TEXT SECTION:
*****
Therefore, I am of the opinion that he is entitled to Rs. 50,000/- as damages for pain and suffering. The total amount of compensation therefore, works out to Rs. 1,99,000/- which is rounded off to Rs. 2,00,000/-. 6. The appeal is consequently allowed. The award is reduced from Rs. 2,34,784/- to Rs. 2,00,000/- and the cross objection is rejected. The claimant shall be entitled to interest @ 9% per annum as awarded by the learned Tribunal from the date of filing of the claim petition till payment/deposit of the same. Send back the LCRs forthwith.
*****
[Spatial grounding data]
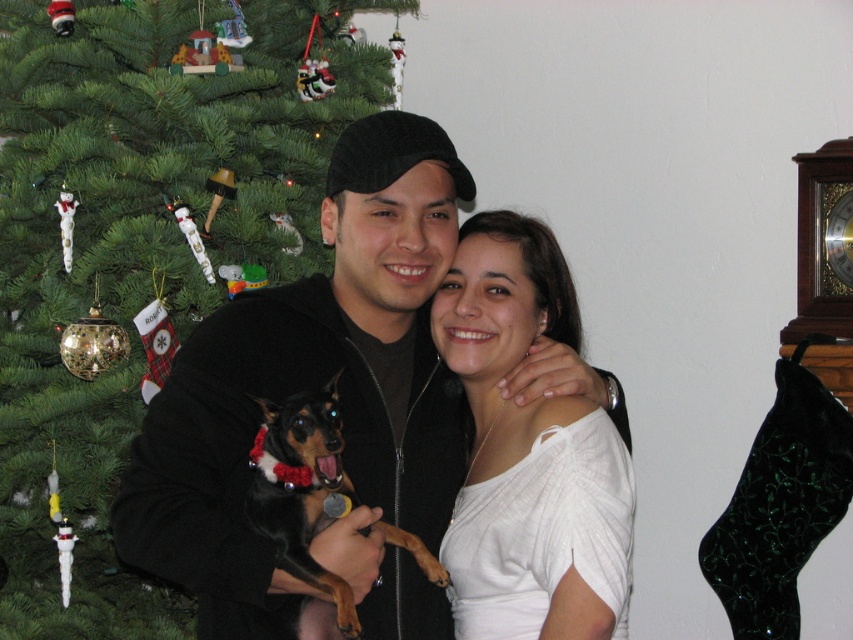
Question: Which of the following is the closest to the observer?

Choices:
 (A) green matte christmas tree at left
 (B) black fleece jacket at center

Answer: (B)

Question: Which of these objects is positioned farthest from the green matte christmas tree at left?

Choices:
 (A) black fleece jacket at center
 (B) white matte shirt at center
 (C) black shiny dog at center

Answer: (C)

Question: Is white matte shirt at center bigger than black shiny dog at center?

Choices:
 (A) no
 (B) yes

Answer: (B)

Question: Does green matte christmas tree at left lie behind white matte shirt at center?

Choices:
 (A) yes
 (B) no

Answer: (A)

Question: Is green matte christmas tree at left closer to camera compared to black fleece jacket at center?

Choices:
 (A) no
 (B) yes

Answer: (A)

Question: Considering the real-world distances, which object is closest to the black fleece jacket at center?

Choices:
 (A) black shiny dog at center
 (B) green matte christmas tree at left
 (C) white matte shirt at center

Answer: (A)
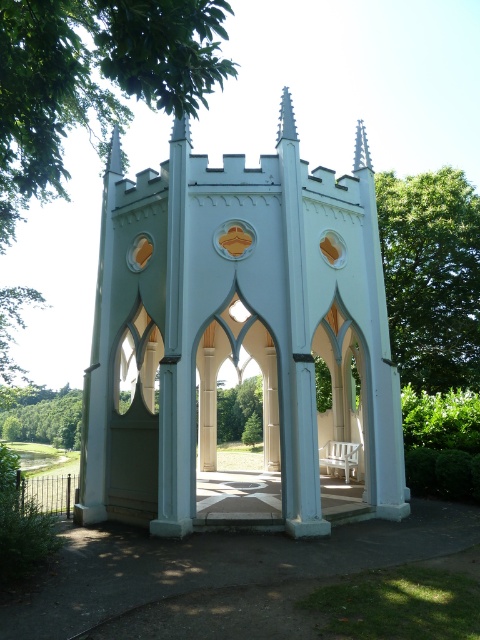
Question: Can you confirm if green leafy tree at upper right is thinner than green leafy tree at lower left?

Choices:
 (A) no
 (B) yes

Answer: (B)

Question: Is green leafy tree at upper center bigger than green leafy tree at upper right?

Choices:
 (A) yes
 (B) no

Answer: (A)

Question: Does white smooth gazebo at center come behind green leafy tree at lower left?

Choices:
 (A) no
 (B) yes

Answer: (A)

Question: Considering the real-world distances, which object is closest to the green leafy tree at upper center?

Choices:
 (A) green leafy tree at lower left
 (B) green leafy tree at upper right

Answer: (B)

Question: Which point is closer to the camera?

Choices:
 (A) click(17, 420)
 (B) click(215, 282)
 (C) click(51, 49)
 (D) click(435, 253)

Answer: (C)

Question: Which object appears farthest from the camera in this image?

Choices:
 (A) white smooth gazebo at center
 (B) green leafy tree at lower left
 (C) green leafy tree at upper center

Answer: (B)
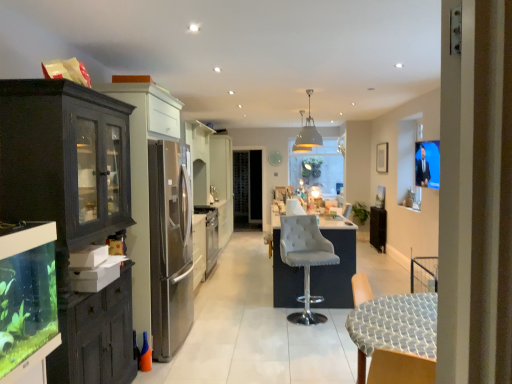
*****
WHAT IS REQUIRED: In the appeal judgment above, why is the award reduced to Rs. 2,00,000/- when the compensation adds up to Rs. 1,99,000/-?

SOLUTION FOR THIS TASK: The total compensation works out to Rs. 1,99,000/-, and that figure is rounded off to Rs. 2,00,000/-. The award is therefore reduced from Rs. 2,34,784/- to Rs. 2,00,000/-.